In my case, after we removed the lawn to about 4" depth, we had lots of rain and the water has problem penetrating down the soil. I am concerned about having stagnant water under the artificial grass for an extended time. There is now about 2" of water above the soil for several days (not as much as shown in the picture). Things worth mentioning are

1) I have a few drainage holes but they are located along the border of the patio and would not be centrally located to the grass area.
2) they are about 4" above ground as they were designed for the old lawn. Reducing their height would allow the water to escape quicker, but would it get filled by the base rock fine sand eventually?

What can I do to improve drainage?
Thanks much
Joe


----------



## Utk03analyst

I think you need to add an aggregate base under your artificial turf.
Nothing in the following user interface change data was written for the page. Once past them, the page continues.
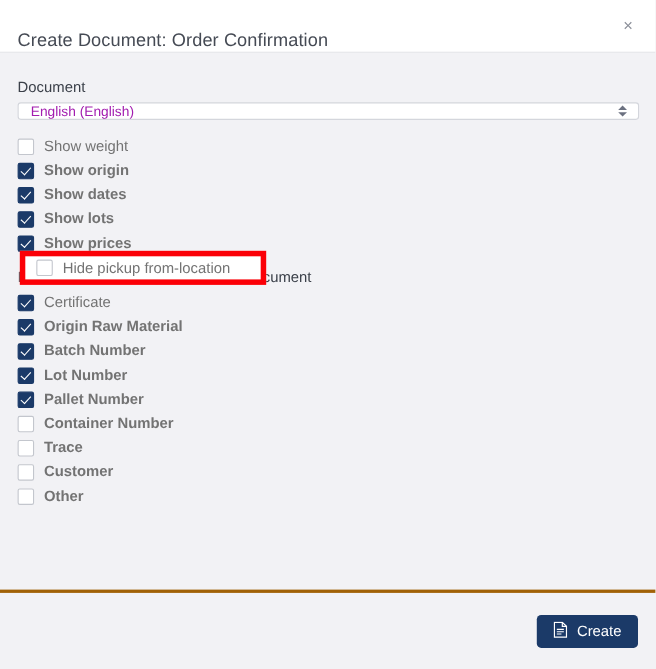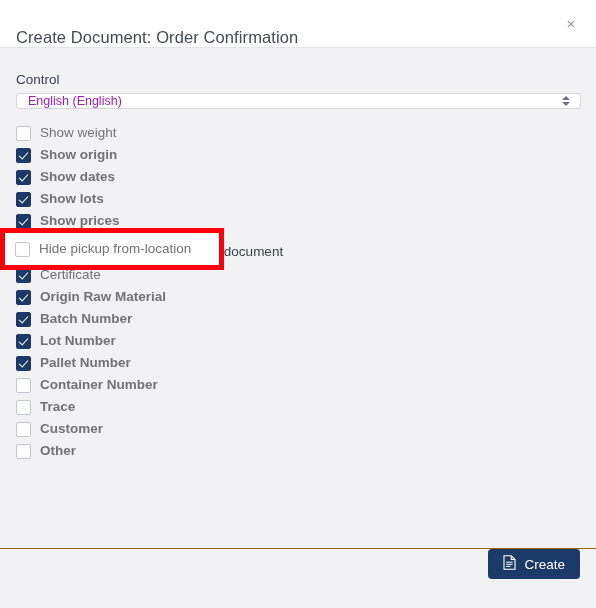--- a/index.html
+++ b/index.html
@@ -149,41 +149,42 @@
 
   .section-title {
     font-size: 13.5px;
     color: #3b4049;
     margin: 13px 0 6px 0;
   }
 
   
   .highlight-overlay {
     position: absolute;
-    left: 0;
+    left: 18px;
     top: 228px;
     width: 224px;
-    height: 42px;
+    height: 31px;
     border: 5px solid #fb0007;
     background: #ffffff;
     z-index: 20;
     display: flex;
     align-items: center;
     padding-left: 10px;
   }
   .highlight-overlay .cb { margin-right: 9px; }
 
   
   .modal-footer {
     position: absolute;
     left: 0; right: 0; bottom: 0;
-    height: 60px;
+    height: 72px;
     background: #f2f2f5;
-    border-top: 1px solid #a16207;
-    display: flex;
+    border-top: 3px solid #a16207;
+    display: flex;
+    align-items: center;
     justify-content: flex-end;
     padding-right: 16px;
   }
   .create-button {
     background: #1b3a68;
     color: #ffffff;
     border: none;
     border-radius: 4px;
     height: 30px;
     padding: 0 15px;
@@ -199,21 +200,21 @@
 </head>
 <body>
 
 <div class="modal-header">
   <div class="modal-title">Create Document: Order Confirmation</div>
   <button class="close-button">×</button>
 </div>
 
 <div class="modal-body">
 
-  <div class="field-label">Control</div>
+  <div class="field-label">Document</div>
 
   <div class="select-wrap">
     <div class="select-box">English (English)</div>
     <span class="select-arrow">
       <i class="up"></i>
         <i class="down"></i>
     </span>
   </div>
 
   <div class="check-group" id="display-options">

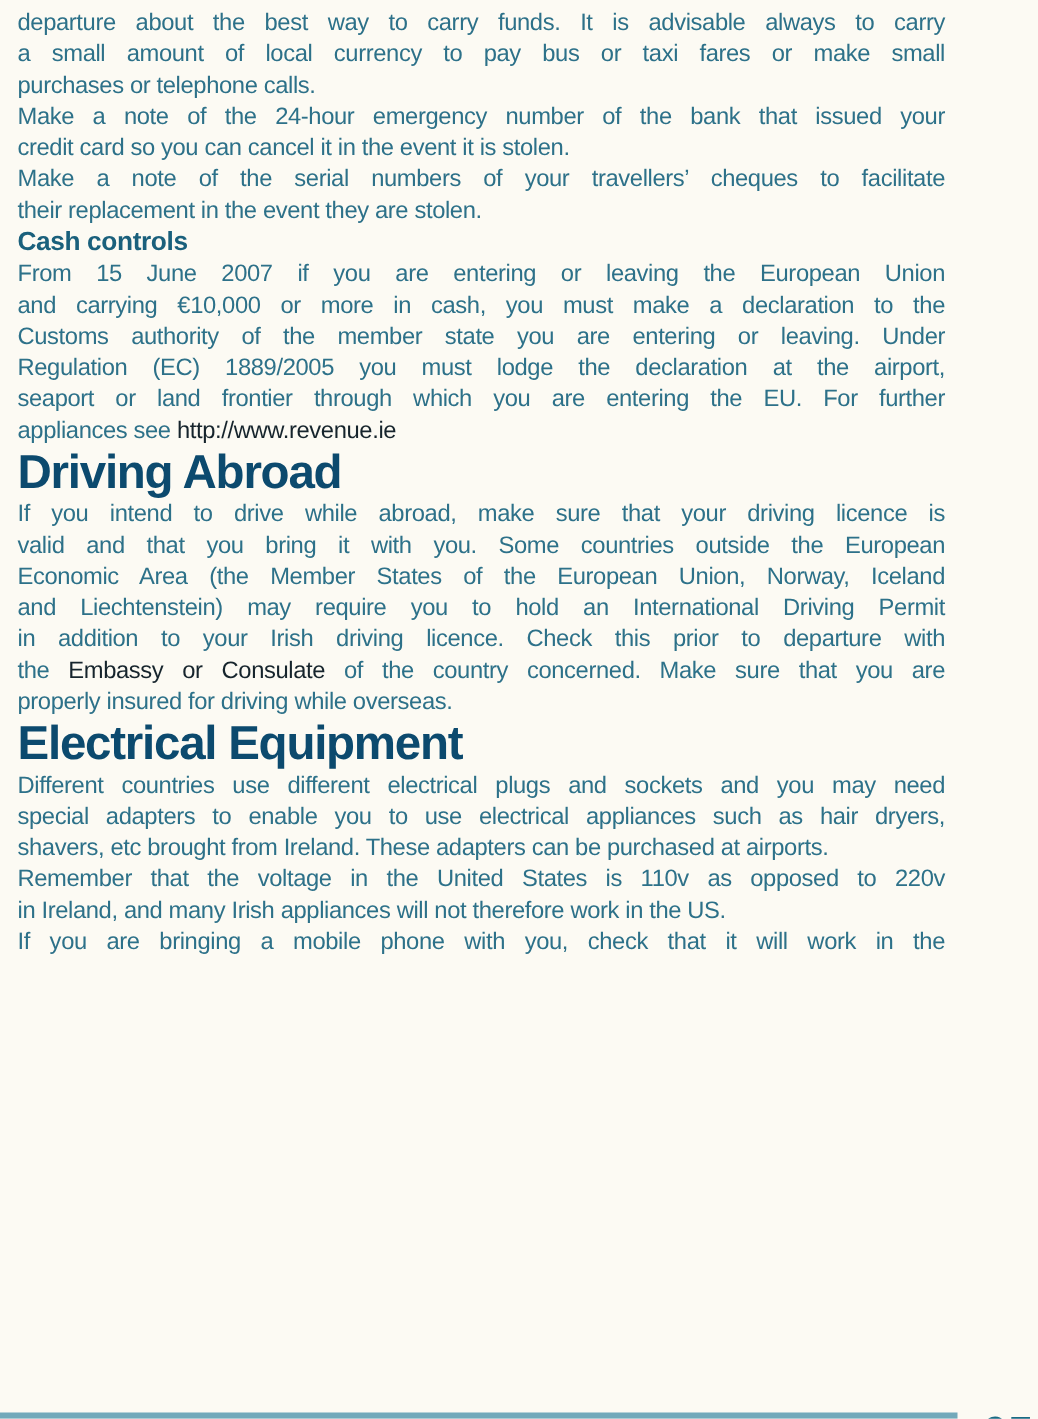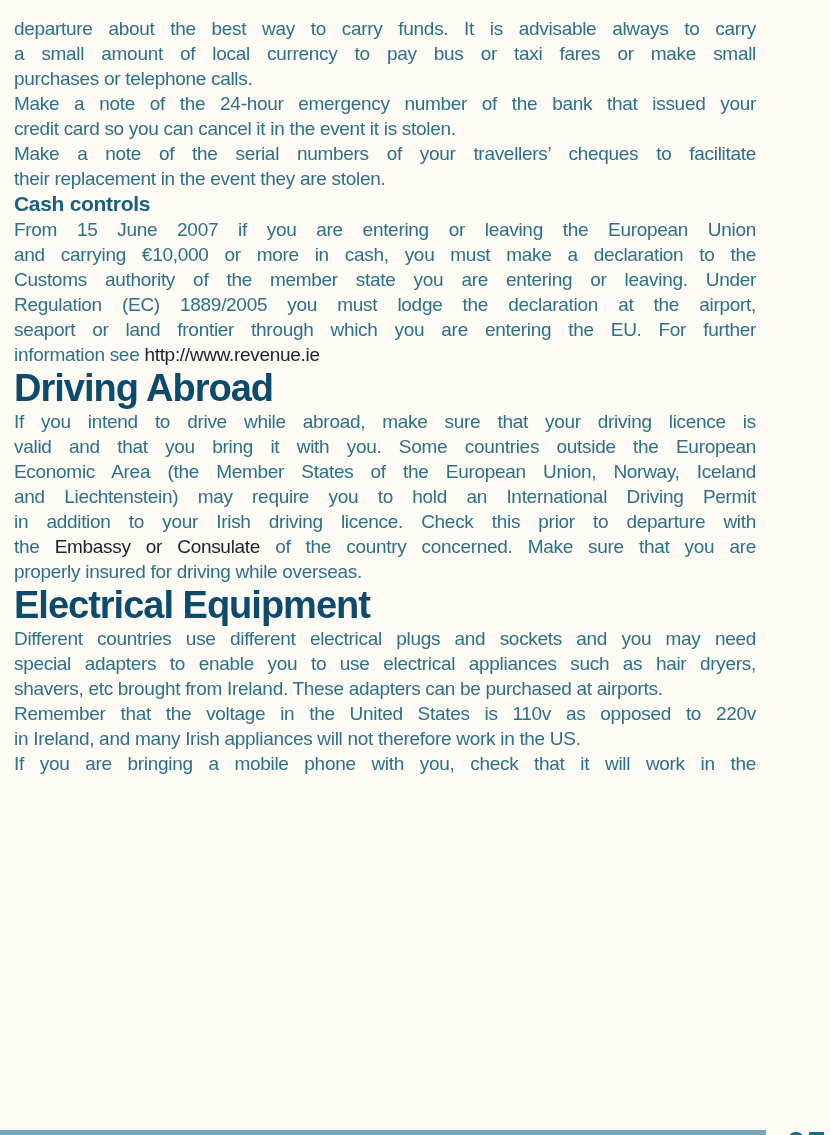--- a/index.html
+++ b/index.html
@@ -3,21 +3,21 @@
 <meta charset="utf-8">
 <style>
   html,body{margin:0;padding:0;}
   body{
     width:830px;height:1135px;position:relative;overflow:hidden;
     background:#fcfaf3;
     font-family:"Liberation Sans",sans-serif;
     -webkit-font-smoothing:antialiased;
   }
   .content{
-    position:absolute;left:14px;top:16px;width:742px;
+    position:absolute;left:14px;top:6px;width:742px;
     color:#2d7189;
   }
   p.para{margin:0;font-size:19px;line-height:25px;letter-spacing:-0.3px;}
   .line{display:block;}
   .line.j{text-align:justify;text-align-last:justify;}
   .seg.dark{color:#16242c;}
   h1.heading{
     margin:0;font-size:38px;line-height:42px;font-weight:bold;
     color:#0c4a6e;letter-spacing:-1px;
   }
@@ -64,21 +64,21 @@
       <span class="line j"><span class="seg">Make a note of the serial numbers of your travellers’ cheques to facilitate</span></span>
       <span class="line"><span class="seg">their replacement in the event they are stolen.</span></span>
     </p>
     <h2 class="subheading blk-4">Cash controls</h2>
     <p class="para blk-5">
       <span class="line j"><span class="seg">From 15 June 2007 if you are entering or leaving the European Union</span></span>
       <span class="line j"><span class="seg">and carrying €10,000 or more in cash, you must make a declaration to the</span></span>
       <span class="line j"><span class="seg">Customs authority of the member state you are entering or leaving. Under</span></span>
       <span class="line j"><span class="seg">Regulation (EC) 1889/2005 you must lodge the declaration at the airport,</span></span>
       <span class="line j"><span class="seg">seaport or land frontier through which you are entering the EU. For further</span></span>
-      <span class="line"><span class="seg">information see </span><span class="seg dark">http://www.revenue.ie</span></span>
+      <span class="line"><span class="seg">appliances see </span><span class="seg dark">http://www.revenue.ie</span></span>
     </p>
     <h1 class="heading blk-6">Driving Abroad</h1>
     <p class="para blk-7">
       <span class="line j"><span class="seg">If you intend to drive while abroad, make sure that your driving licence is</span></span>
       <span class="line j"><span class="seg">valid and that you bring it with you. Some countries outside the European</span></span>
       <span class="line j"><span class="seg">Economic Area (the Member States of the European Union, Norway, Iceland</span></span>
       <span class="line j"><span class="seg">and Liechtenstein) may require you to hold an International Driving Permit</span></span>
       <span class="line j"><span class="seg">in addition to your Irish driving licence. Check this prior to departure with</span></span>
       <span class="line j"><span class="seg">the </span><span class="seg dark">Embassy or Consulate</span><span class="seg"> of the country concerned. Make sure that you are</span></span>
       <span class="line"><span class="seg">properly insured for driving while overseas.</span></span>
You should be able to research putting green drainage for ideals to help. The aggregate will act as one big drain under the turf, you may need to add drainage piping as well. But that's where I would start. I didn't recognize how slopped my backyard was until I did my reno and my seed kept moving but adding a slope towards the retain wall and a french drain that's properly sloped as well should help collect the water and divert it away from the retaining wall and the patio and allow for proper draining of the turf.


----------



## ocean-front

I watched my neighbor have artificial turf professionally installed, they removed 4-5 inches of sand/dirt from the entire yard.First was 4 inches of crush and run then compacted by machine,2 inches of paver sand and compacted again.Never had any standing water no matter how much rain we get.Keep in mind our soil is 90% sand since we are on the beach.


----------